> Instructions for the task:
Only the lines holding "Example" are wanted here; copy each from the listing.

> Data for this exercise:
_ _ _ _ _

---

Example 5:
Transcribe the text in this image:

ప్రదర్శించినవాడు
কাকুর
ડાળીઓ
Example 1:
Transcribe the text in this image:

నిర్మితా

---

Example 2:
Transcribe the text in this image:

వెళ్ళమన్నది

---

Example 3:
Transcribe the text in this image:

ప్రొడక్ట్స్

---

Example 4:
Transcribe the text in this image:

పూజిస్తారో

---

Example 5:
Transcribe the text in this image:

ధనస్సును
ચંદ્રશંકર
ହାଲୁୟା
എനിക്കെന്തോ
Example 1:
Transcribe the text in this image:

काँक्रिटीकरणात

_ _ _ _ _

> Finished exercise:
Example 5:
Example 1:
Example 2:
Example 3:
Example 4:
Example 5:
Example 1:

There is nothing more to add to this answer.